Goldman-John Paulson CDO Scheme Stinks of Fraud
Paulson asked his investment banks [Goldman, Deutsche, Bear Stearns] to create new issues of repackaged subprime mortgage securities, known as collateralized debt obligations, or CDOs, so that they could be sold to some suckers at close to par. That way, Paulson’s hedge fund could approach some other sucker who would sell an insurance policy, or credit default swap, on the newly minted CDOs. Bear, Deutsche and Goldman knew perfectly well what Paulson’s motivation was. He made no secret of his belief that the CDOs’ subordinate claims on the mortgage collateral were close to worthless. By the time others have figured out the fatal flaws in these securities, which had been ignored by the rating agencies, Paulson could collect up to $5 billion.Incredibly, as Fiderer notes, Paulson actually handpicked mortgage bonds for inclusion in the CDOs -- that is, he picked the mortgage pools that he was going to bet against. From Zuckerman's book:
Paulson’s team would pick a hundred or so mortgage bonds for the CDOs, the bankers would keep some of the selections and replace others, and then the bankers would take the CDOs to the ratings companies to be rated…To try and protect themselves, the Paulson team made sure that at least one of the CDOs was a “triggerless” deal, or a CDO crafted to be more protective of [the] equity slices by making other pieces of the CDO [which Paulson had bet against] more likely to take early hits.
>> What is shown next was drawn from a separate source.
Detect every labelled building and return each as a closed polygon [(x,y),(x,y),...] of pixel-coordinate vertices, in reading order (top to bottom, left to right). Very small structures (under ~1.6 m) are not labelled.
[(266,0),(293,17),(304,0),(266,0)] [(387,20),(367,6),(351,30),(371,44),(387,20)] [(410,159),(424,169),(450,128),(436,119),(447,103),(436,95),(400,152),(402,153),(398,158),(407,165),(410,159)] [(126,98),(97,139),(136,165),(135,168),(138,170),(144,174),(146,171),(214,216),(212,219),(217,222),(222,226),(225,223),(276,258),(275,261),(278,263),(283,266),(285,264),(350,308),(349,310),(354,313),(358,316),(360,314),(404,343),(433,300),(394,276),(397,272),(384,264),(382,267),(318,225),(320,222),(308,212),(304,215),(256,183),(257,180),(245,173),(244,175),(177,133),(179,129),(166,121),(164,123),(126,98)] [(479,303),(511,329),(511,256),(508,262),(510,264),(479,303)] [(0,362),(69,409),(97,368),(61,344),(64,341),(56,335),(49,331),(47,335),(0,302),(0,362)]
Paulson’s goal was to make the equity piece at bit safer, but this step made the other parts of the triggerless CDO even more dangerous for anyone who had the gumption to buy them.Bear Stearns was actually too ethical (!!) to put these deals together for Paulson, with one trader saying "it didn’t pass the ethics standards; it was a reputation issue, and it didn’t pass our moral compass. We didn’t think we could sell deals that someone was shorting on the other side.”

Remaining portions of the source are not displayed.